Improved rule discovery performance on uncertainty


Tolun M., Sever H.

RESEARCH AND DEVELOPMENT IN KNOWLEDGE DISCOVERY AND DATA MINING, vol.1394, pp.310-321, 1998 (SCI-Expanded) identifier

  • Publication Type: Article / Article
  • Volume: 1394
  • Publication Date: 1998
  • Journal Name: RESEARCH AND DEVELOPMENT IN KNOWLEDGE DISCOVERY AND DATA MINING
  • Journal Indexes: Science Citation Index Expanded (SCI-EXPANDED), Scopus, Compendex, EMBASE, MathSciNet, Philosopher's Index, zbMATH
  • Page Numbers: pp.310-321
  • Middle East Technical University Affiliated: No

Abstract

In this paper we describe the improved version of a novel rule induction algorithm, namely ILA. We first outline the basic algorithm, and then present how the algorithm is enhanced using the new evaluation metric that handles uncertainty in a given data set.
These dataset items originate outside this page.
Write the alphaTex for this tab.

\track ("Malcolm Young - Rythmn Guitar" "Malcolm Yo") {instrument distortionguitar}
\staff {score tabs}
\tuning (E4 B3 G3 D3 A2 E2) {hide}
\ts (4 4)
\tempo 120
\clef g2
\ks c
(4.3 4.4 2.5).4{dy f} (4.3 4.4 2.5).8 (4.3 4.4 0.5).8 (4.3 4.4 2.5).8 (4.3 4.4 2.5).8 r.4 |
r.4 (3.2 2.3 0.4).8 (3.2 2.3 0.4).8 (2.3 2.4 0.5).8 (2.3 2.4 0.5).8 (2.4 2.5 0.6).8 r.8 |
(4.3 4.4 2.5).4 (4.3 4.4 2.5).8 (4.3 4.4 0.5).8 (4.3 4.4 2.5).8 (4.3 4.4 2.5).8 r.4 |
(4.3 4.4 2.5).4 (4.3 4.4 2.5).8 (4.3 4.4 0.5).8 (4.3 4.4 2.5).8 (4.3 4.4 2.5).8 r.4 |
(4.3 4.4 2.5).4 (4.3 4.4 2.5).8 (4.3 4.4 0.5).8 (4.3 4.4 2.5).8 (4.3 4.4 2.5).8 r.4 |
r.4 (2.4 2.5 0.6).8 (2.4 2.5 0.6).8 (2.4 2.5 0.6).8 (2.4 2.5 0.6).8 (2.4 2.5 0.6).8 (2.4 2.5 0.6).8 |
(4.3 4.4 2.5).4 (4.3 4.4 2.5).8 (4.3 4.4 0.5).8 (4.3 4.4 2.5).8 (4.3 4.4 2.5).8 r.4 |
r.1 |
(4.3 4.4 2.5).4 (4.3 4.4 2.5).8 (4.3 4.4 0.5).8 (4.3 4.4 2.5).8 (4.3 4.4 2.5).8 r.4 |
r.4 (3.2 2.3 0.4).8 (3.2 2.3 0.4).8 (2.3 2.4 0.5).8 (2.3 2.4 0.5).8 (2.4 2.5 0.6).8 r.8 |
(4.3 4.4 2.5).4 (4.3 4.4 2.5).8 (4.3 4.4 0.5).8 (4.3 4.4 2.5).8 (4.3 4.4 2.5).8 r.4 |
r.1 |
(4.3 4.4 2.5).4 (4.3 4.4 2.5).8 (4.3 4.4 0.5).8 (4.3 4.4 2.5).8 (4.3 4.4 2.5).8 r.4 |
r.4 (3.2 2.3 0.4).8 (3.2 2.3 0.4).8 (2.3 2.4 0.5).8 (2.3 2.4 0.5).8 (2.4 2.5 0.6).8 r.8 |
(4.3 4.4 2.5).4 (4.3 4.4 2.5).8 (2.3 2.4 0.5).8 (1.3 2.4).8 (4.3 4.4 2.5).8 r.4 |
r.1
In addition to having a faster induction than the original one, we believe that our contribution comes into picture with a new metric that allows users to define their preferences through a penalty factor. We use this penalty factor to tackle with over-fitting bias, which is inherently found in a great many of inductive algorithms. We compare the improved algorithm ILA-2 to a variety of induction algorithms, including ID3, OC1, C4.5, CN2, and ILA. According to our preliminary experimental work, the algorithm appears to be comparable to the well-known algorithms such as CN2 and C4.5 in terms of accuracy and size.